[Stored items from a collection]
╭──
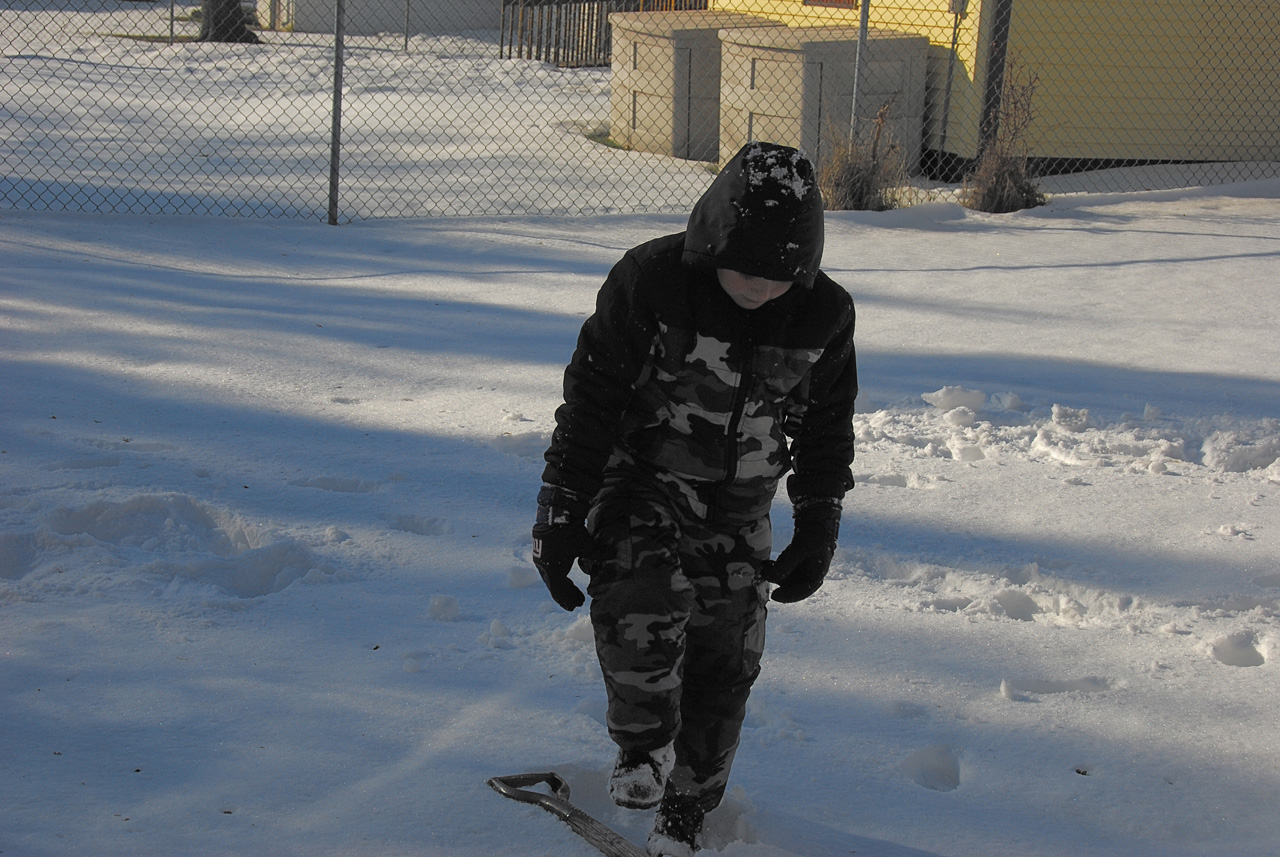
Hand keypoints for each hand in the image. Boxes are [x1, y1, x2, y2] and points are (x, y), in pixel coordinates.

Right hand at [532, 485, 592, 610]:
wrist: (555, 513)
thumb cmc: (570, 532)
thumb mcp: (586, 545)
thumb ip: (598, 554)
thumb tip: (613, 555)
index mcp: (553, 571)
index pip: (559, 592)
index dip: (568, 600)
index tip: (576, 606)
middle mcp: (544, 568)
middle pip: (555, 587)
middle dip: (567, 594)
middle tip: (578, 600)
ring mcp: (540, 560)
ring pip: (551, 578)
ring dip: (563, 584)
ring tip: (573, 588)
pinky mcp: (540, 552)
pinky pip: (549, 569)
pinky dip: (558, 574)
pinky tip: (565, 573)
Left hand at [764, 499, 839, 602]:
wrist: (817, 519)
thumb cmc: (812, 535)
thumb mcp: (798, 550)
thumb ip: (786, 566)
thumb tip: (771, 578)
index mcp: (817, 574)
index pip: (802, 591)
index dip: (788, 595)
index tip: (774, 596)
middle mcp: (812, 574)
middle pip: (793, 585)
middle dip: (777, 582)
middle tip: (763, 576)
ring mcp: (805, 568)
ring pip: (787, 578)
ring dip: (775, 574)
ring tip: (763, 566)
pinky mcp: (798, 561)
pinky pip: (786, 569)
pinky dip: (776, 567)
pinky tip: (766, 563)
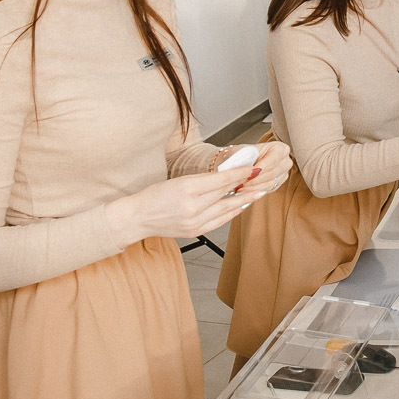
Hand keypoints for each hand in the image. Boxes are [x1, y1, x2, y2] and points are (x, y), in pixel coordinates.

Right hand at [106, 166, 257, 246]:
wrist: (137, 218)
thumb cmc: (153, 196)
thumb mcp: (178, 180)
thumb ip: (203, 180)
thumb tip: (226, 175)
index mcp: (187, 189)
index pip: (221, 179)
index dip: (240, 173)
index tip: (253, 167)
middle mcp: (193, 207)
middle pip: (226, 194)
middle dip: (246, 185)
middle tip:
╰──
(What is required): Quote verbatim every line starting at the line that contains "thumb tip: (771, 578)" and ending with the last line of the records; omit all pictures.

(Completed task):
thumb tip: (771, 578)
index mcp: (817, 574)
index pip: (802, 591)
index dip: (788, 595)
index tip: (774, 596)
middle mcp: (812, 574)
middle pip: (793, 585)
middle dip: (777, 582)
middle tip: (763, 576)
ring mcp: (805, 568)
ring pip: (787, 578)
ring dip: (775, 574)
ring tip: (763, 566)
pinky mcp: (798, 561)
pinky pip: (786, 569)
pinky dip: (776, 567)
pinky tip: (766, 563)
Hand keypoints for each hand in the image. Boxes are [x1, y1, x2, y2] and points are (x, y), in pixel coordinates.

Right hand at [106, 166, 257, 246]:
wrist: (137, 218)
thumb cmc: (153, 196)
thumb mcp: (178, 180)
thumb ip: (203, 180)
thumb tip: (226, 175)
index mcp: (187, 189)
index pip: (221, 179)
index dip: (240, 173)
index tip: (253, 167)
middle mcp: (193, 207)
middle pip: (226, 194)
middle dip: (246, 185)
middle tip:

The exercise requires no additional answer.